- [Document excerpt]:
>>>
Knowingly or unknowingly, the good people of Pittsburgh’s synagogue came in touch with a statement by second century Judaean sage Rabbi Shimon Bar-Yochai, who taught: “It is a known law that Esau hates Jacob.”

Rabbi Zalman Melamed, dean of the Bet El yeshiva, expands on the notion that Jew hatred is senseless: “Since Israel became a nation, this situation has continued – a constant hatred in the hearts of the nations towards the Jews without explanation or justification, deep hatred, permanent and continuous in all circumstances. During successes and in times of failure, always. Here they hate the Jews because they are capitalists, and there they hate the Jews because they are socialists; here they are hated because they are right-wingers, and there because they are leftists; here because they are too quick and talented, and there because they are a burden and offer no benefit; here because they are too advanced, and there because they are backward and old-fashioned.”

So why did Rabbi Shimon Bar-Yochai use the term “law,” and not just “it is known that…”? Perhaps because he wanted to teach that anti-Semitism is not merely a senseless fact, but that it had actually been established this way by the Creator, as a law of nature. Clouds make rain, Fire burns fields, gentiles hate Jews. An attempt to stop anti-Semitism “once and for all,” is tantamount to trying to stop water being so darn wet.

Jonathan A. Greenblatt, CEO of the Anti-Defamation League, stated after the San Diego senseless gunning down of a sweet, old Jewish woman: “This shooting is a reminder of the enduring virulence of anti-Semitism. It must serve as a call to action for us as a society to deal once and for all with this hate. People of all faiths should not have to live in fear of going to their house of worship.'”
<<<
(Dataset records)
>>>
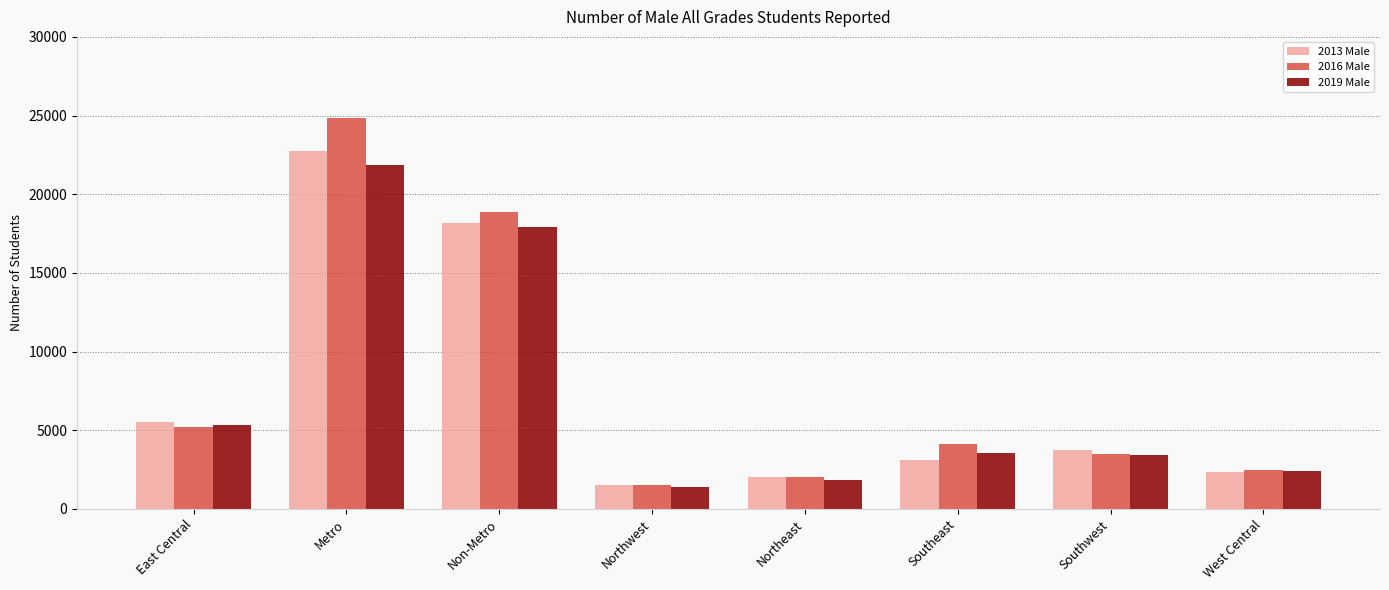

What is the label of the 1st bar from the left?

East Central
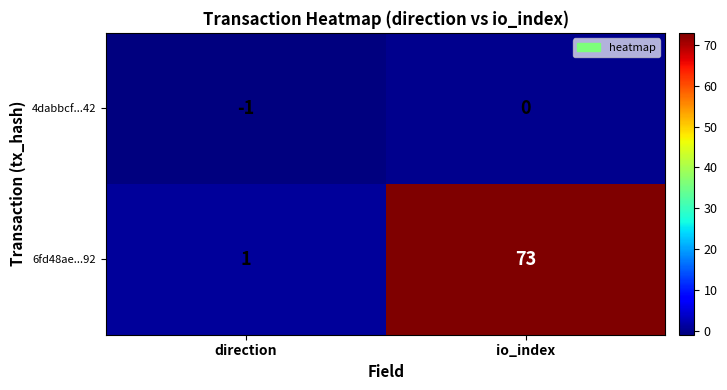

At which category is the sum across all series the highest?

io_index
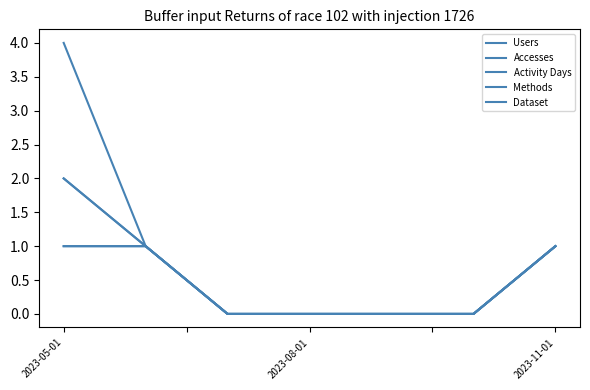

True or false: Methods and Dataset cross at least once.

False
<<<
- [What to do]:
(A) Based on the excerpt about anti-Semitism, say whether each statement agrees with it, answering yes or no and quoting the deciding words: (i) Rabbi Zalman Melamed heads the Bet El yeshiva; (ii) Rabbi Shimon Bar-Yochai lived in the fourth century; (iii) Jonathan A. Greenblatt is CEO of the Anti-Defamation League.
(B) Output every line of the listing above as a Markdown table with the columns No. and Line, numbering the rows. Skip the blank lines and leave out the pictures.

- [Answer list]:
(A)
(i) Yes: "Rabbi Zalman Melamed, dean of the Bet El yeshiva"
(ii) No: "second century Judaean sage Rabbi Shimon Bar-Yochai"
(iii) Yes: "Jonathan A. Greenblatt, CEO of the Anti-Defamation League"

(B)
| No. | Line |
|---|---|
| 1 | What is the label of the 1st bar from the left? |
| 2 | East Central |
| 3 | At which category is the sum across all series the highest? |
| 4 | io_index |
| 5 | True or false: Methods and Dataset cross at least once. |
| 6 | False |